Australians, Americans, Germans, Swiss, French, Romans, more Germans, Japanese, Koreans, Chinese, and then Milanese, Neapolitans, Sicilians, Apulians, Brazilians, Germans again, Salernitans, Florentines, Turks and so on. But Germans really love the Val d’Orcia, and rightly so, if I may say so myself.

Clerks and engineers, teachers and footballers, cooks and actors (and actresses!), business consultants and singers, nurses and CERN researchers: on those dusty roads, in the sun, lashed by the wind or soaked by the rain, tired and sweaty but happy and excited by all that nature around us, we are all the same. The fatigue is the same for everyone, and so is the enthusiasm and the desire to see ‘something more’. Away from a POS or a credit card reader, we are all more equal and sociable.

There are a lot of people out and about, walking or cycling. Alone or in pairs, or in groups. They turn their head left and right non-stop, to admire as many of the breathtaking views as possible.

They come from all over Italy and the world, attracted by the enchanting tales of those who have already visited these places, the images of the rolling hills, and the aromas of sublime dishes and wines.

They come to walk a stretch of the Via Francigena, or to venture along the white roads of the Eroica (the legendary bicycle race), to take memorable photos, or to spend a day or a month in the enchantment of the Sienese nature.

They come to experience first-hand the beauty they have heard about, and then leave again, preparing to become in turn witnesses and disseminators of the wonders they have admired and enjoyed.

I often chat with wayfarers and cyclists I meet on my walks, partly because I am curious to find out where they come from, more often because they ask me for directions on which route to take or where to stop for food. Sometimes we share a stretch together, we talk about life in the Valdorcian countryside and life back home.

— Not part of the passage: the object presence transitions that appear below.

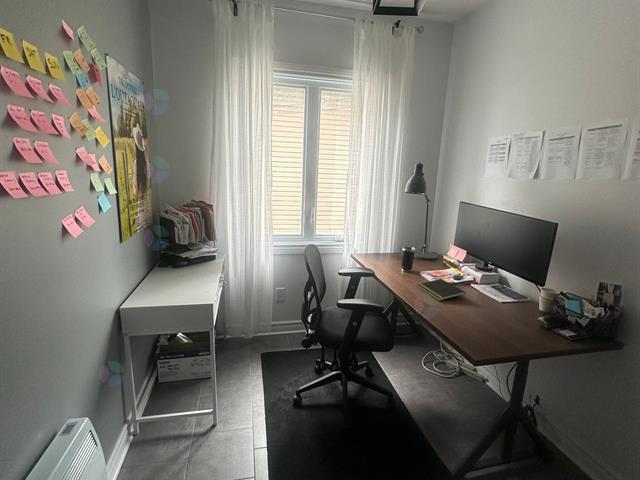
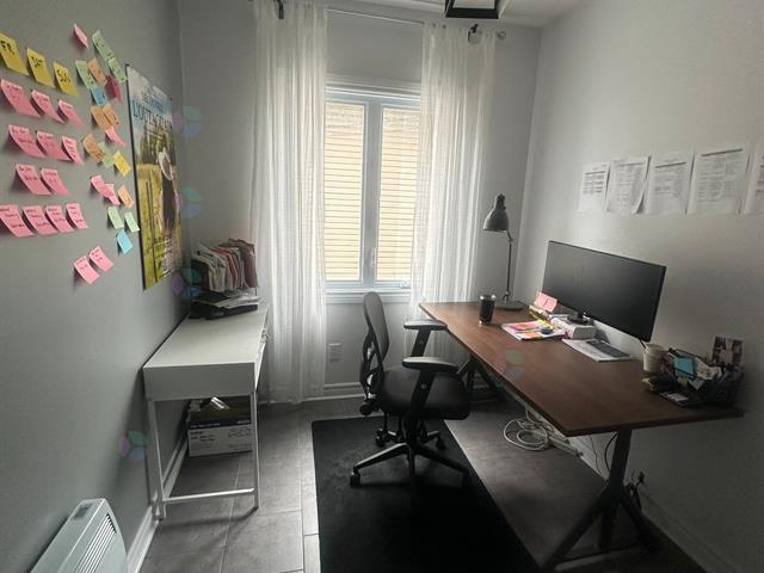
- notepad [416,278,466,302]
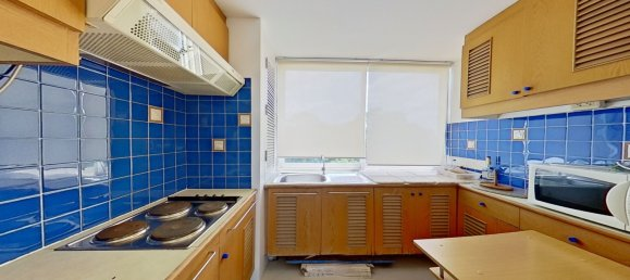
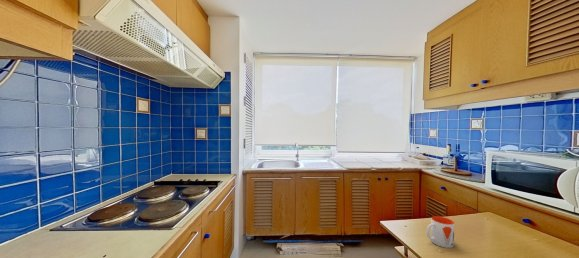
+ mug [425,215,455,249]
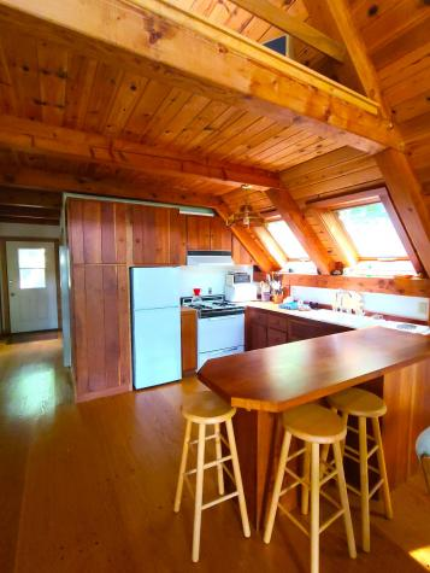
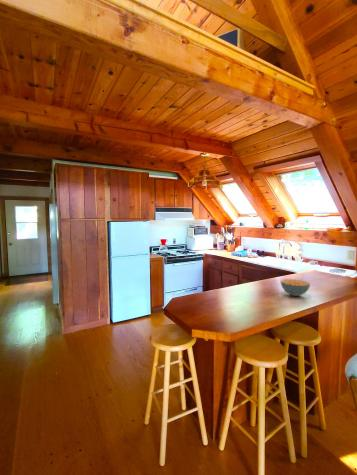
+ cereal bowl [280,278,311,297]
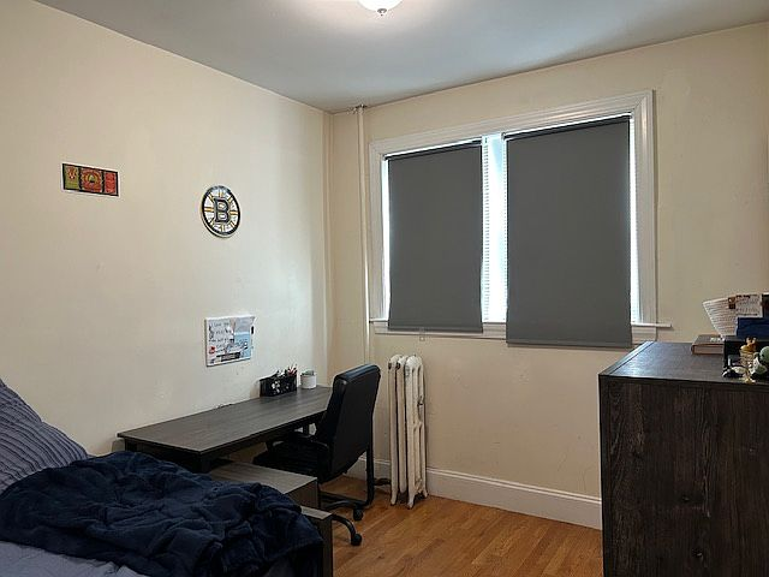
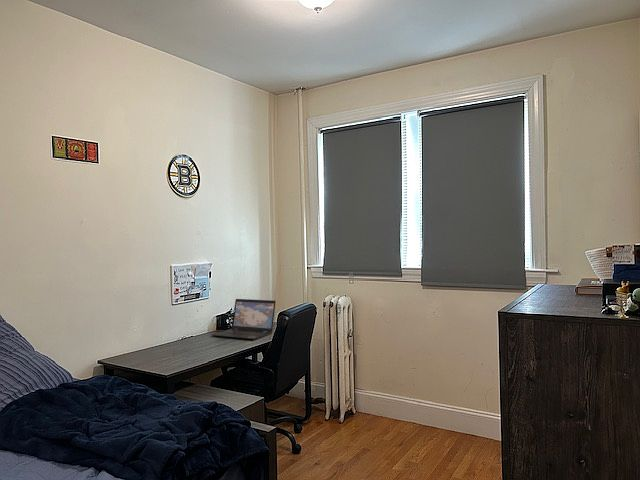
+ laptop [211,298,277,341]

To put it in a nutshell, life here is quiet and the air is good, there is no traffic and there is little stress. More than once I have heard from tourists both foreign and Italians that they cannot get to sleep because it is too quiet. Or that they are not used to travelling distances of eight or ten kilometres between one village and another, eight or ten kilometres of urban desert: no houses, warehouses or shopping centres, just fields, meadows, hills and a few farms.

A question of viewpoints. People live quite differently in the city than in the countryside, and there is no such thing as a universal place, perfect for all of us. It depends on what you are looking for, and what you are willing not to have on your doorstep.

Personally, living in a small village has given me a lot of time to spend as I like. The hours I don’t spend in traffic or looking for parking, just to give an example. I think I have also gained in health, but of this, I will never have the counter-evidence.

Whether I have spoken to a tourist for two minutes or half an hour, when the time comes to say goodbye to those I have had the good fortune to meet, I feel a little richer inside, because I have had the opportunity to look at these lands with the curious and admiring gaze of someone who does not live them every day, to hear them recounted with the enthusiasm of someone discovering them for the first time.

It is a good feeling, a joy that is renewed.